Over Christmas 2016, I was flying London to Austin on a break from shooting the TV show WILL. I didn’t pack ibuprofen in my carry on, and, as flying sometimes throws off my cycle, I started my period on the plane. I spent nine solid hours in the first class bathroom, on the floor or on the toilet, vomiting up every pill the flight attendants offered, genuinely awe struck that such a pain could exist. Eventually, the crew allowed me to take morphine pills. It knocked me out, but I woke up to even worse agony. A kind stranger had to push me through customs on a wheelchair, all while I vomited into a paper bag and stopped at every bathroom. (Thank you again, Jose. And sorry for the smell.)
In the final months before I received a diagnosis and underwent surgery, I actually contemplated suicide. I’m ashamed to admit that, but it’s true. The pain was so unbelievable, I found myself saying prayers, casting off demons I believed were attached to my uterus. Or, I would make noises while crying out in pain that sounded like demons. The spells now lasted twelve hours instead of the original four. My roommates did everything they could to help me, which wasn’t much, and my dog clung to my side like she was afraid she would never see me again after those nights. I tried everything I could possibly think of: smoking copious amounts of weed, putting weed bullets into my vagina to soothe the muscles, drinking peppermint tea, praying for hours on end, taking baths, getting drunk, avoiding alcohol, having massages, taking 1,000 mg of ibuprofen and 600 mg of tylenol at the same time… nothing helped anymore.
I wanted to die.
But I’m one of the lucky ones.
The positive shift to my story happened very fast. After sharing about one of my painful episodes, my friend Katherine and one of my female cousins shared with me their experiences with endometriosis, and both concluded that endometriosis was the disease that ailed me. Per Katherine’s recommendation, I immediately saw a specialist in LA. He diagnosed me on the spot, and together we agreed that minimally invasive laparoscopic surgery was the right way to go. We scheduled the surgery for July 10, 2017. He also informed me that the painful lump in my breast may be endometriosis as well, although we would never know for sure, and I would just have to live with it. I didn’t care. I was validated! By a doctor! By a male doctor at that! He didn’t judge me or condemn me. He didn’t undermine my experience or try to shame me for “complaining about a female problem”. After seven long years, a medical professional finally took me seriously. He silently nodded while I cried in his office, a simple, affirming act that felt like being cradled in his arms. I don’t know if I have ever felt more relieved, thankful and exposed. I wept tears of gratitude the entire drive home.

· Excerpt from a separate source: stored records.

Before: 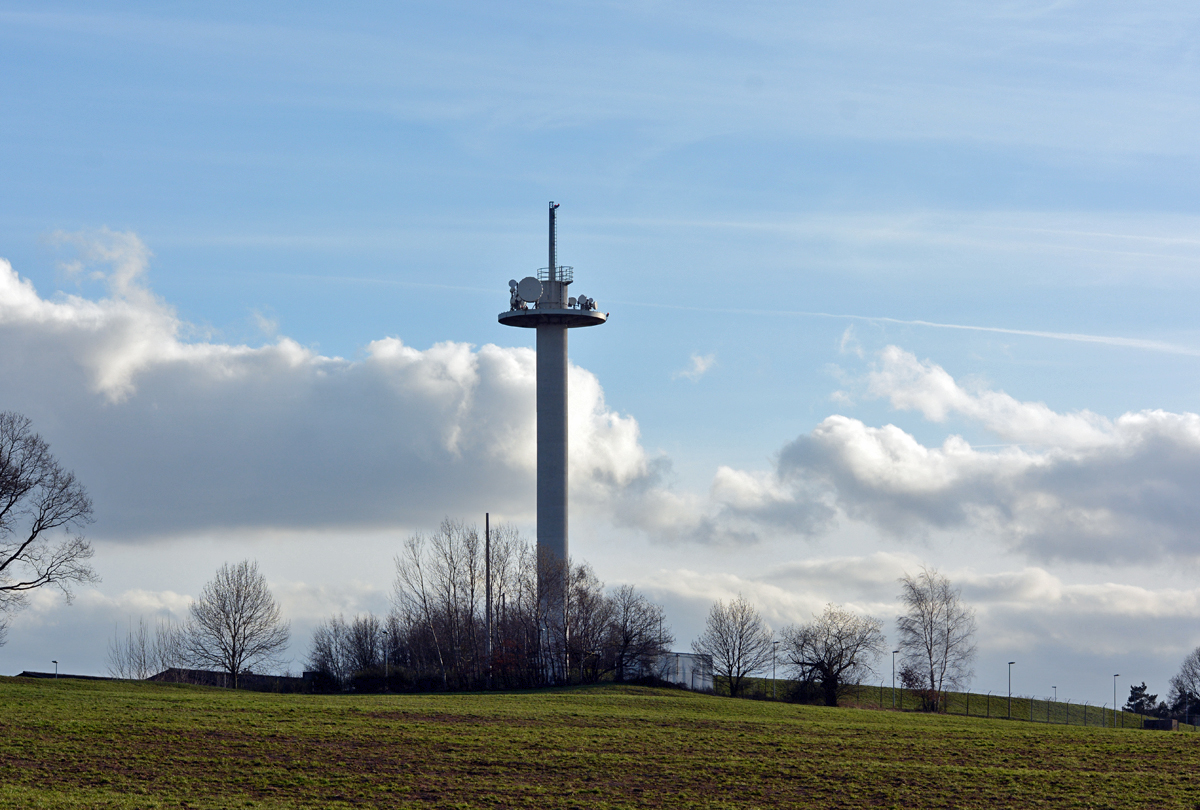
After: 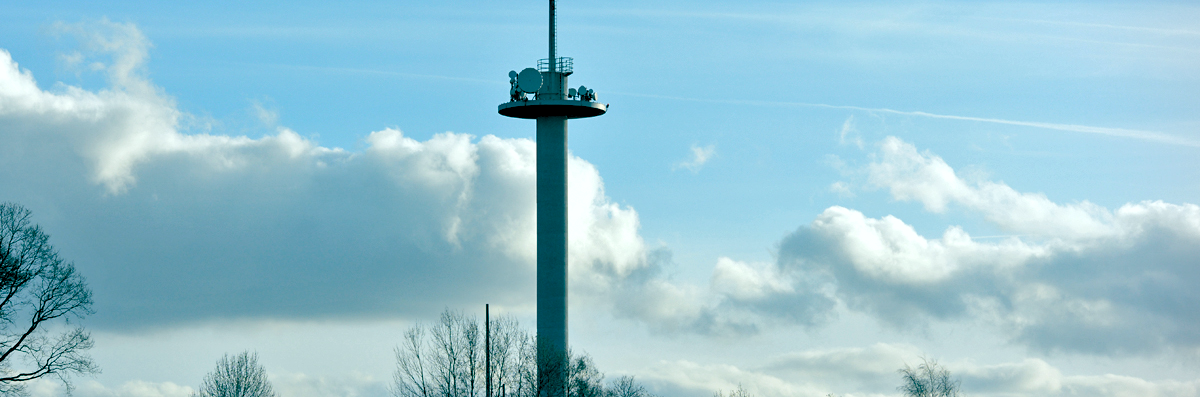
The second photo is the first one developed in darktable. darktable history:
crop and rotate: top 25.901%, bottom 25.013%
levels: levels [0.073, 0.497, 0.972]
color balance rgb: shadows lift › luminance -9.032%, global offset › luminance -0.538%, global offset › chroma 0.91%, global offset › hue 172.72°, perceptual saturation grading › global saturation 0.561%
vignetting: fall-off start 91.8%, brightness -0.18, saturation -0.289, center (-0.147, 0.016), dithering 16-bit output
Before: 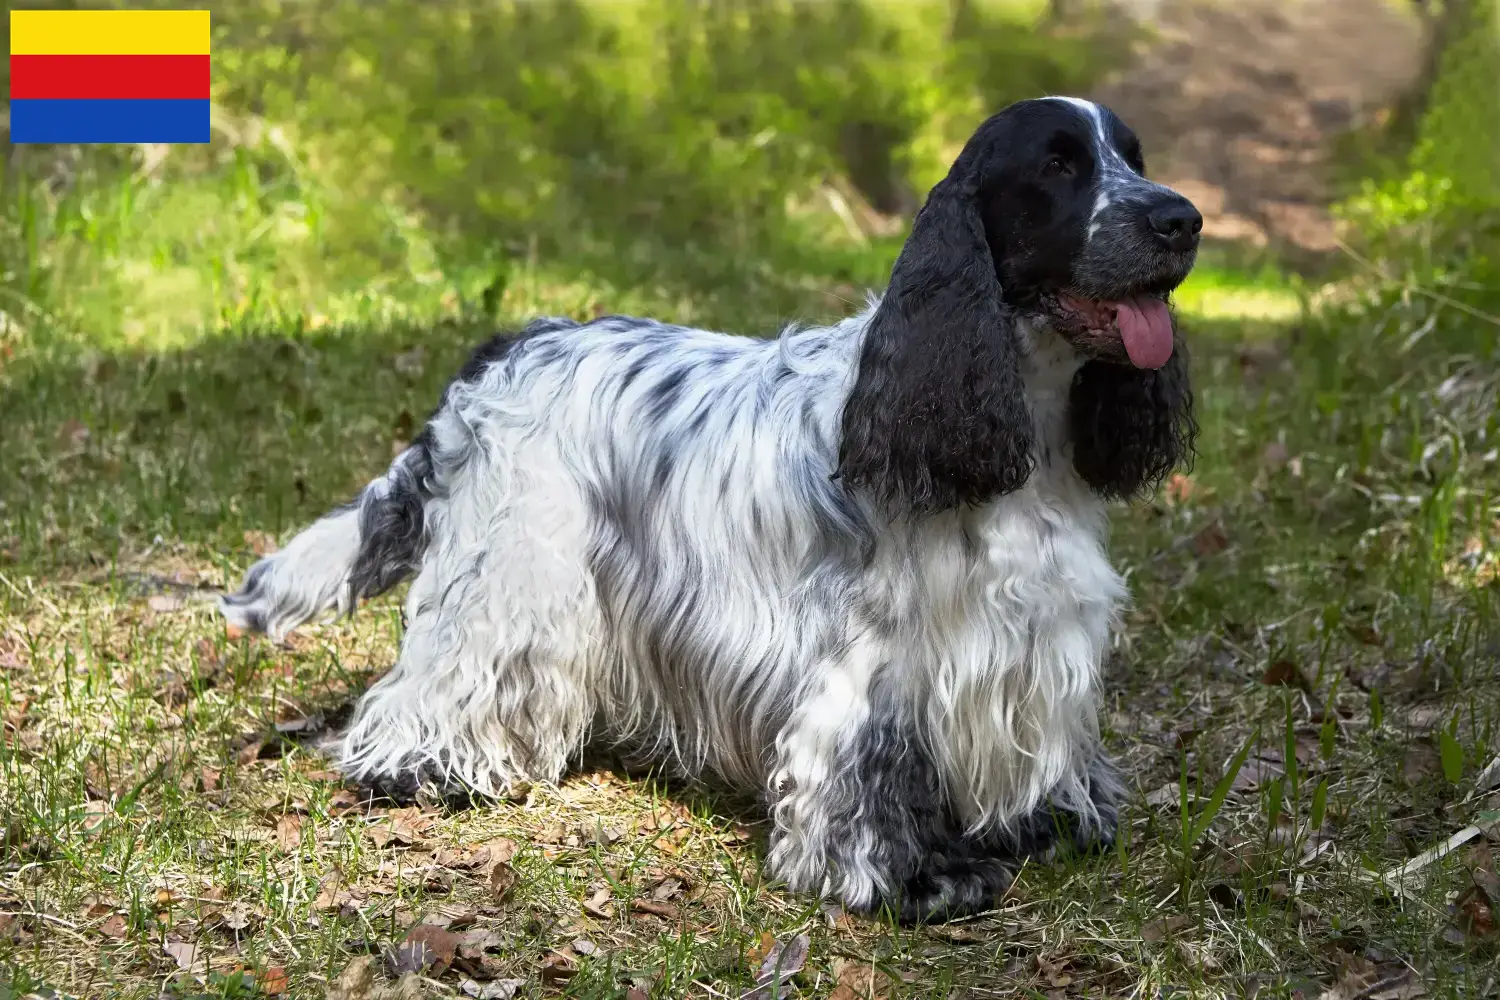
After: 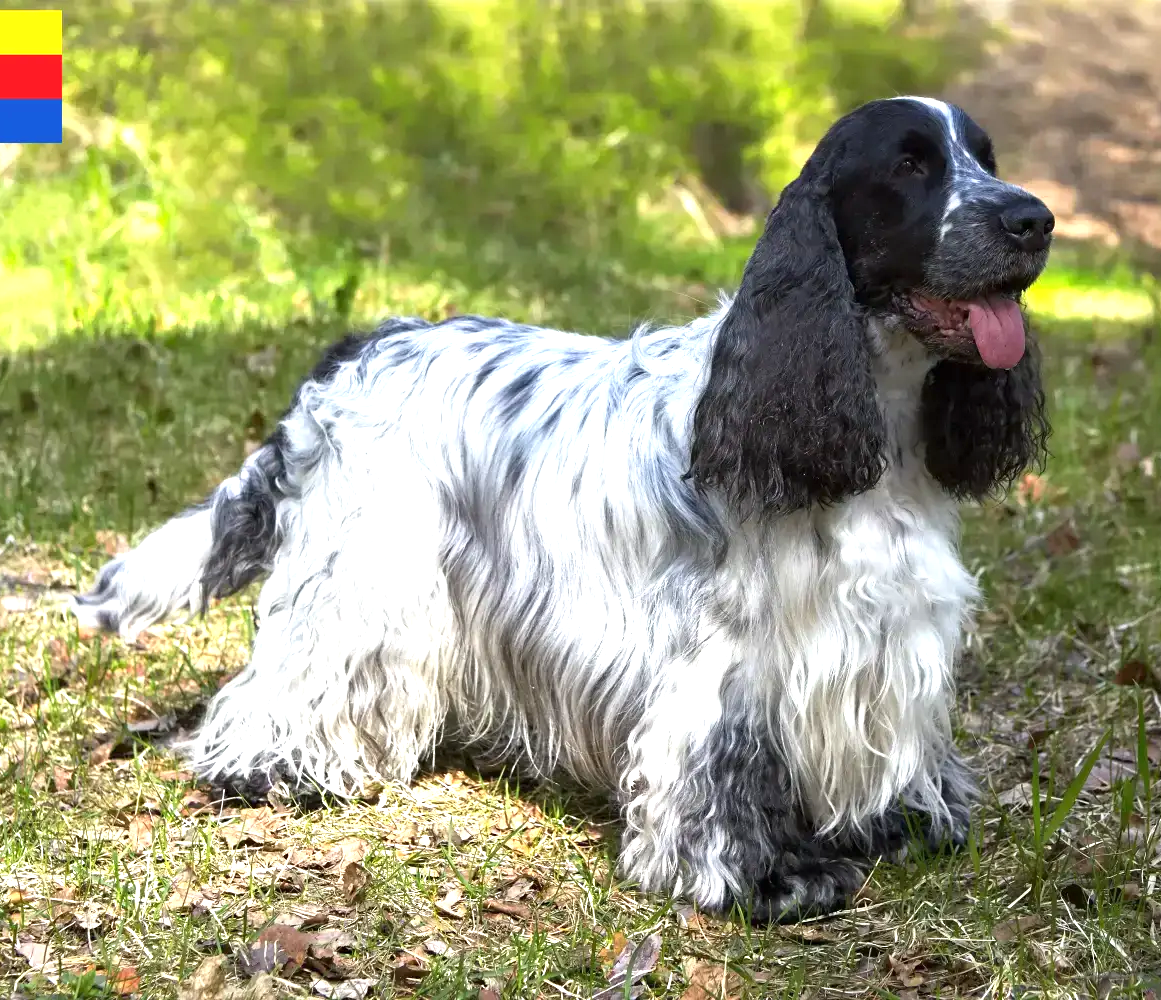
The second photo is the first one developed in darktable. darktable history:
exposure: exposure 0.781 EV, compensate highlight preservation false
crop: left 9.88%, right 12.664%
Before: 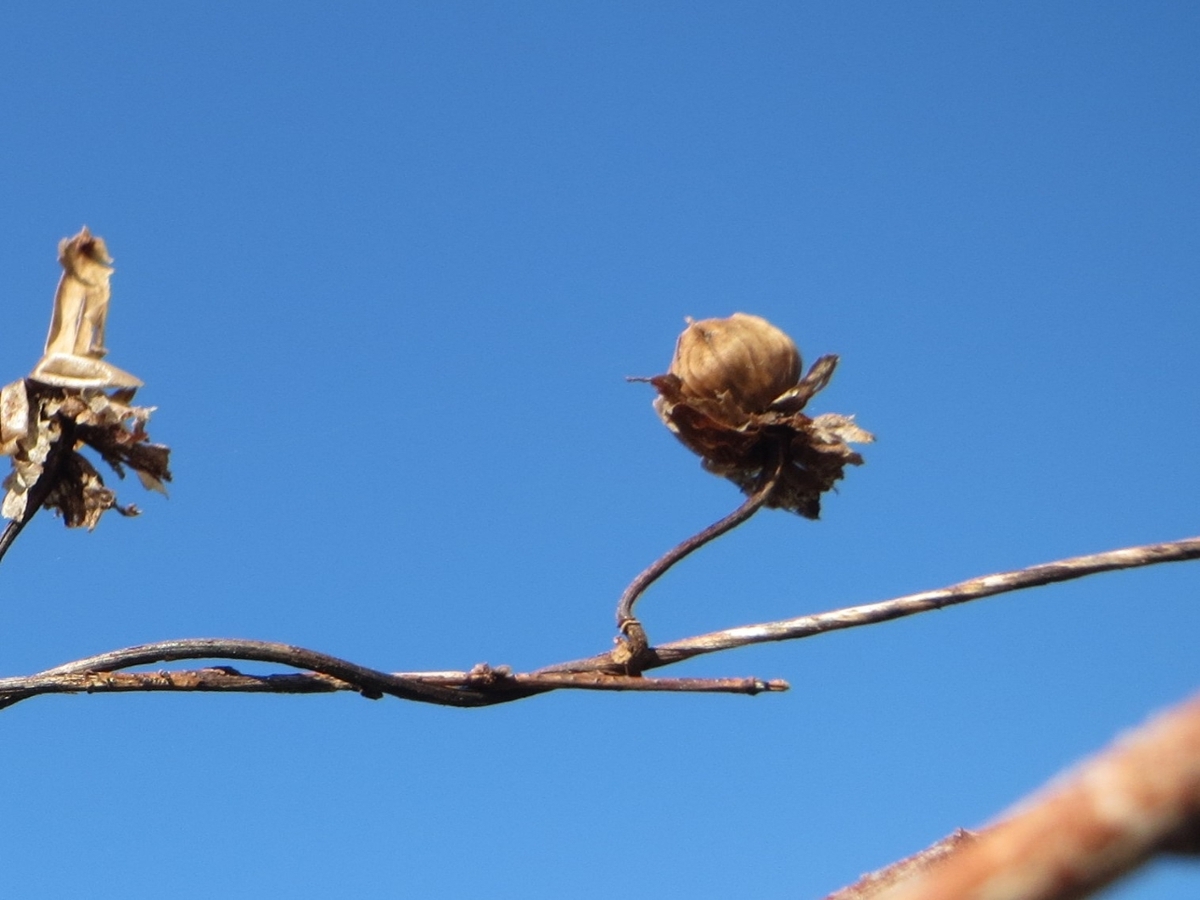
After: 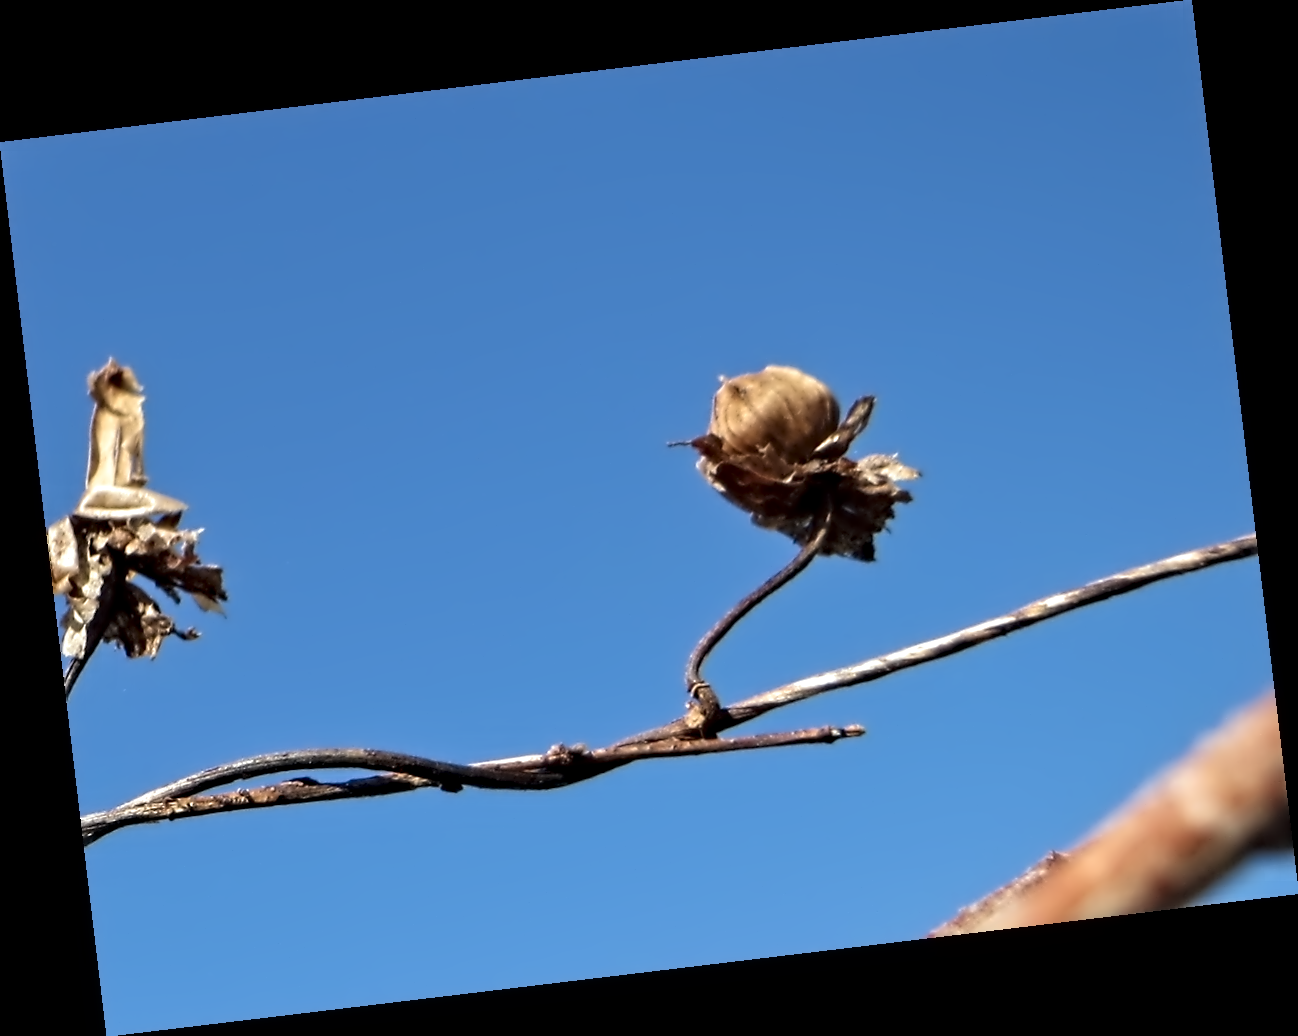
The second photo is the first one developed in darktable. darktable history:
rotate and perspective: rotation -6.83°, automatic cropping off
exposure: exposure -0.116 EV, compensate exposure bias true, compensate highlight preservation false
contrast equalizer: octaves 7, y [[0.5, 0.542, 0.583, 0.625, 0.667, 0.708], [0.5 ×6], [0.5 ×6], [0, 0.033, 0.067, 0.1, 0.133, 0.167], [0, 0.05, 0.1, 0.15, 0.2, 0.25]]
split-toning: shadows › saturation 0.61, highlights › saturation 0.58, balance -28.74, compress 87.36%
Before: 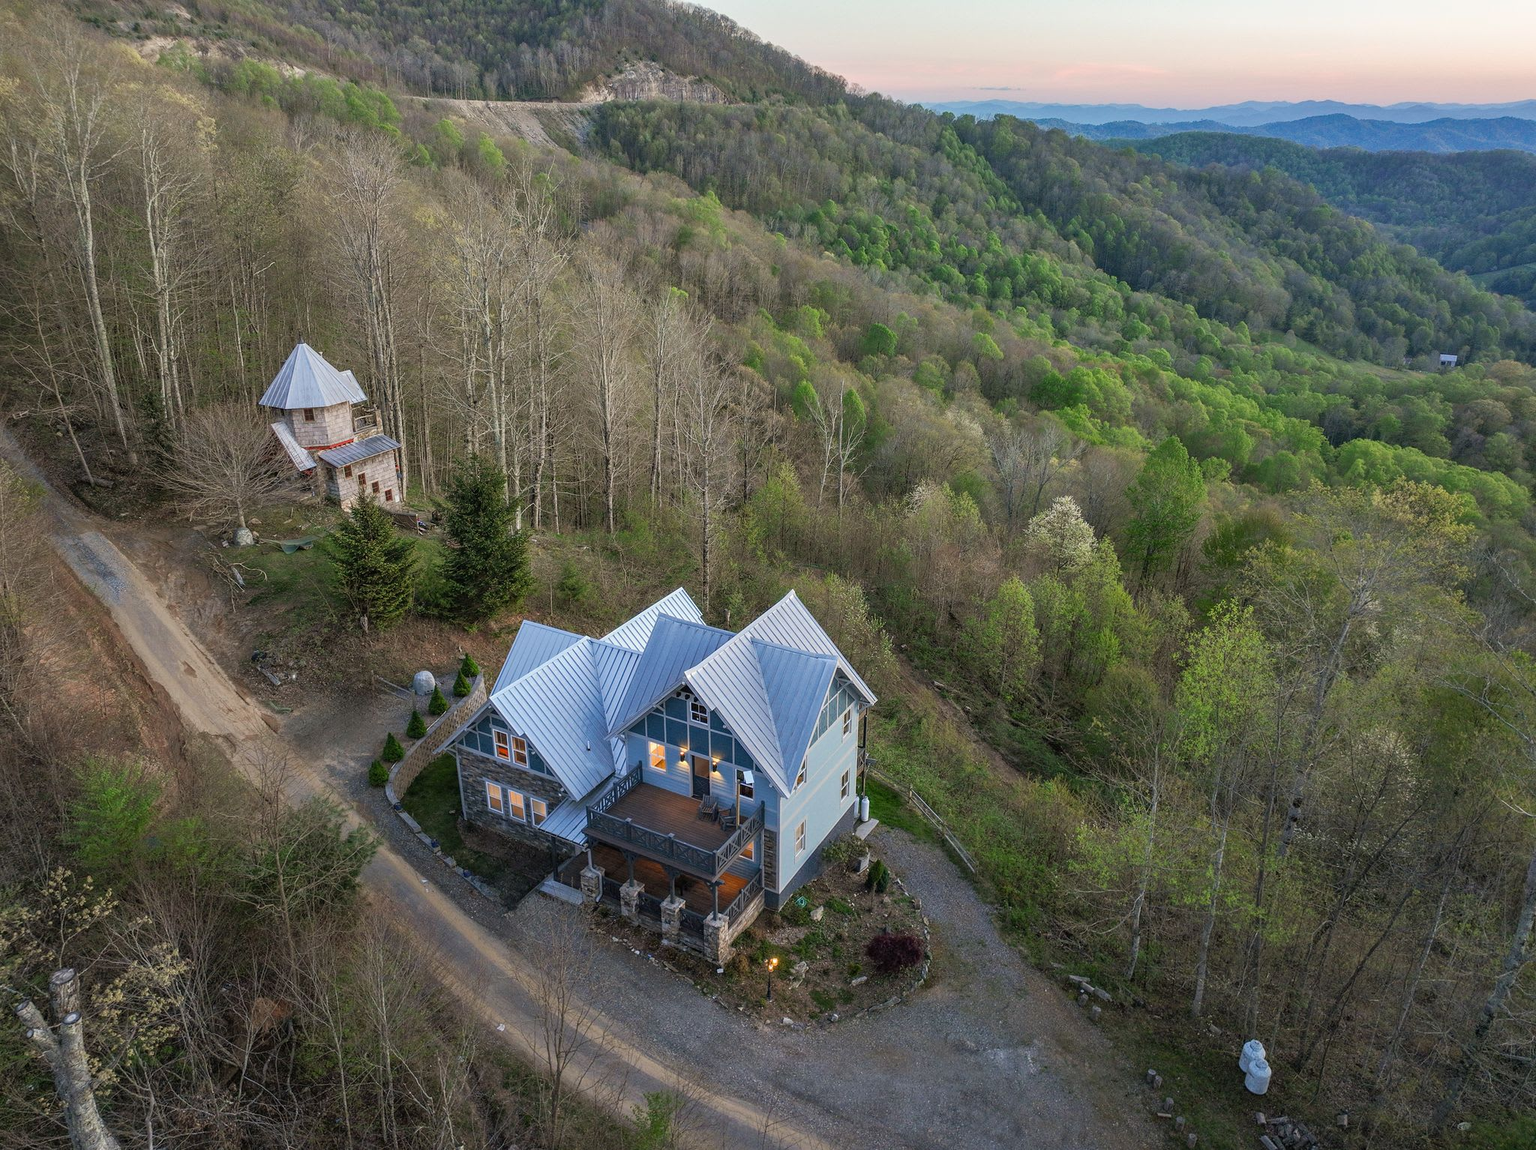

The surgery was short and successful - three small incisions in my belly button and above each hip. A small camera was inserted through the incisions, and cysts were discovered on both of my fallopian tubes, which were then removed by laser. After seven miserable years, the entire procedure took less than ninety minutes. As a result, I have two small scars and I celebrate them every time I look at my torso in the mirror. They represent the day I was given freedom and access to a pain free life. Thanks to the combination of the successful surgery and my decision to take birth control, I have not passed out, vomited, crapped my pants, bled through my jeans, slept through an alarm (in relation to my period), or contemplated suicide since July 10, 2017. I feel happier, healthier, less insane, and no longer afraid of being fired from jobs due to my debilitating condition. My skin is clearing up too! I still have endometriosis, and I will need to keep in tune with my body for the rest of my life and in communication with my doctor to assure it is not worsening, but I am no longer in pain, and I still have the possibility of pregnancy. Many women with endometriosis are not as lucky as me.